In den letzten Jahren hat es national und international zu einem speziellen Aspekt der UN-BRK intensive und kontroverse Diskussionen gegeben, der von besonderer Bedeutung für Menschen mit psychischen Erkrankungen ist. Die UN-BRK verbrieft in Artikel 12 das Recht von Menschen mit Behinderungen, überall als Rechtssubjekt anerkannt zu werden und in allen Lebensbereichen ihre Rechts- und Handlungsfähigkeit gleichberechtigt mit anderen zu genießen (Tab. 1).

Tab. 1 Artikel 12 UN-BRK

So müssen die Rechte, der Wille und die Präferenzen der betreffenden Person geachtet werden und es darf nicht zu Interessenkonflikten und missbräuchlicher Einflussnahme kommen. Alle Maßnahmen müssen verhältnismäßig und auf die Umstände der Person zugeschnitten sowie von möglichst kurzer Dauer sein und einer regelmäßigen Überprüfung durch eine unabhängige Behörde oder gerichtliche Stellen unterliegen.

Im Kontext der medizinischen Versorgung können Situationen auftreten, in denen der Betroffene selbst bei intensiver Unterstützung (Entscheidungsassistenz) nicht selbstbestimmt über eine Behandlungs- oder Schutzmaßnahme entscheiden kann. In solchen Situationen muss der vorausverfügte oder, wenn keine Vorausverfügung existiert, der mutmaßliche Wille des Betroffenen umgesetzt werden. Falls es auch auf einen mutmaßlichen Willen des Betroffenen keine konkreten Hinweise gibt, muss eine Entscheidung in seinem besten Interesse getroffen werden. Solche ersetzenden Entscheidungen trifft typischerweise ein unabhängiger Vertreter des Betroffenen, nämlich ein Bevollmächtigter oder ein Betreuer und nur in akuten Notfällen ein behandelnder Arzt. Die Umsetzung einer solchen Entscheidung muss, wann immer möglich, mit Zustimmung der betroffenen Person geschehen; Zwangsmaßnahmen gegen den natürlichen Willen der selbstbestimmungsunfähigen Person kommen nur als Ultima Ratio in Betracht.

Ohne die Möglichkeit solcher ersetzenden Entscheidungen wäre es in bestimmten Situationen allerdings nicht möglich, den Willen und die Präferenzen einer Person und damit auch ihr Recht auf Behandlung umzusetzen, welches durch die UN-BRK garantiert wird (Art. 5: Gleichberechtigung und Nicht-Diskriminierung; Art. 9: Zugänglichkeit).

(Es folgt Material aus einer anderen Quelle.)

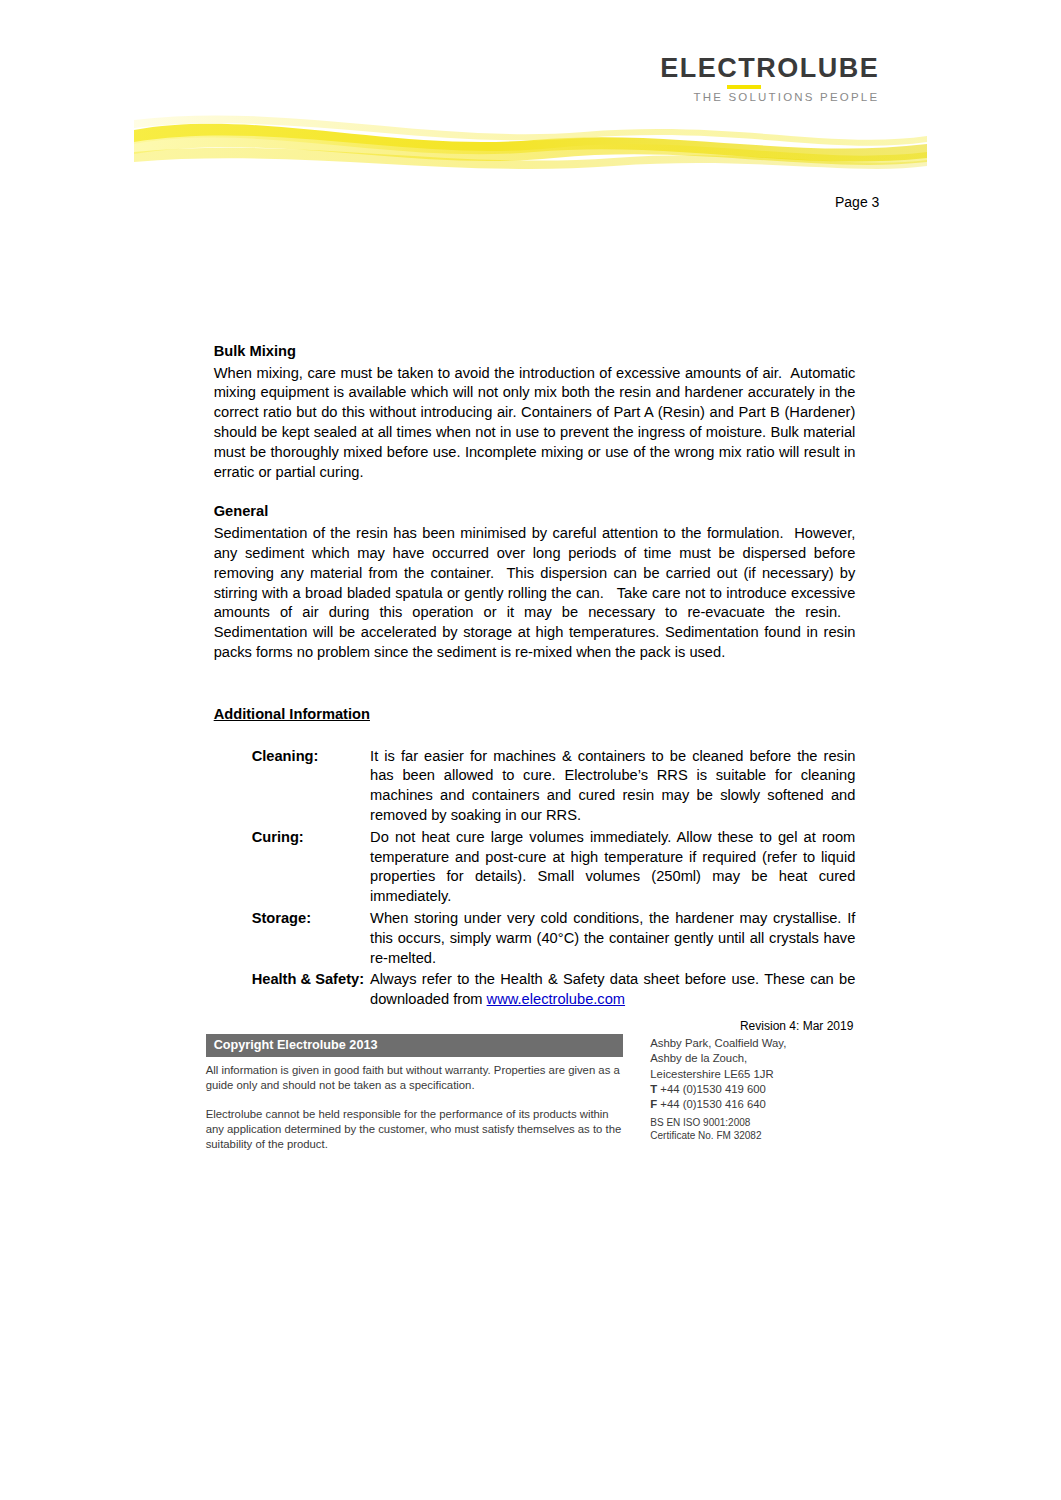ELECTROLUBE
THE SOLUTIONS PEOPLE
Page 3
Bulk Mixing
When mixing, care must be taken to avoid the introduction of excessive amounts of air. Automatic mixing equipment is available which will not only mix both the resin and hardener accurately in the correct ratio but do this without introducing air. Containers of Part A (Resin) and Part B (Hardener) should be kept sealed at all times when not in use to prevent the ingress of moisture. Bulk material must be thoroughly mixed before use. Incomplete mixing or use of the wrong mix ratio will result in erratic or partial curing.
General
Sedimentation of the resin has been minimised by careful attention to the formulation. However, any sediment which may have occurred over long periods of time must be dispersed before removing any material from the container. This dispersion can be carried out (if necessary) by stirring with a broad bladed spatula or gently rolling the can. Take care not to introduce excessive amounts of air during this operation or it may be necessary to re-evacuate the resin. Sedimentation will be accelerated by storage at high temperatures. Sedimentation found in resin packs forms no problem since the sediment is re-mixed when the pack is used.
Additional Information
| Cleaning: | It is far easier for machines & containers to be cleaned before the resin has been allowed to cure. Electrolube’s RRS is suitable for cleaning machines and containers and cured resin may be slowly softened and removed by soaking in our RRS. |
| Curing: | Do not heat cure large volumes immediately. Allow these to gel at room temperature and post-cure at high temperature if required (refer to liquid properties for details). Small volumes (250ml) may be heat cured immediately. |
| Storage: | When storing under very cold conditions, the hardener may crystallise. If this occurs, simply warm (40°C) the container gently until all crystals have re-melted. |
| Health & Safety: | Always refer to the Health & Safety data sheet before use. These can be downloaded from www.electrolube.com |
Revision 4: Mar 2019
Copyright Electrolube 2013
All information is given in good faith but without warranty. Properties are given as a guide only and should not be taken as a specification.
Electrolube cannot be held responsible for the performance of its products within any application determined by the customer, who must satisfy themselves as to the suitability of the product.
Ashby Park, Coalfield Way,
Ashby de la Zouch,
Leicestershire LE65 1JR
T +44 (0)1530 419 600
F +44 (0)1530 416 640
BS EN ISO 9001:2008
Certificate No. FM 32082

Im Jahr 2014 hat das Committee on the Rights of Persons with Disabilities der WHO einen Kommentar zur UN-BRK veröffentlicht (General Comment No. 1), der Artikel 12 in einer Weise interpretiert, die jegliche ersetzende Entscheidungsfindung ausschließt, da jeder Mensch zu jeder Zeit selbst entscheiden könne [2]. Damit wird die Möglichkeit bestritten, die Selbstbestimmungsfähigkeit könne in bestimmten Situationen eingeschränkt oder aufgehoben sein. Auf dieser Grundlage wäre die Durchführung von Behandlungs- oder Schutzmaßnahmen ohne explizite Zustimmung des Betroffenen (ggf. vorab durch eine Patientenverfügung) oder gegen seinen natürlichen Willen unter keinen Umständen möglich.

Konkret auf die Praxis bezogen würde dies z. B. bedeuten, dass Personen mit Demenz, die nicht mehr in der Lage sind, für sich selbst zu sorgen, aber auch nicht bereit oder in der Lage, die Verwaltung ihrer Finanzen, den Abschluss eines Heimvertrages oder gesundheitliche Entscheidungen aktiv einem Betreuer zu übertragen, nicht geholfen werden könnte. Menschen, die als Folge einer schweren Depression suizidgefährdet sind, könnten nicht gegen ihren Willen in ein Krankenhaus eingewiesen werden. Dasselbe gilt für Menschen, die durch eine Enzephalitis, nach einem Schädel-Hirn-Trauma oder im Rahmen einer Intoxikation verwirrt sind oder sich bedroht fühlen und daher jede Hilfe ablehnen.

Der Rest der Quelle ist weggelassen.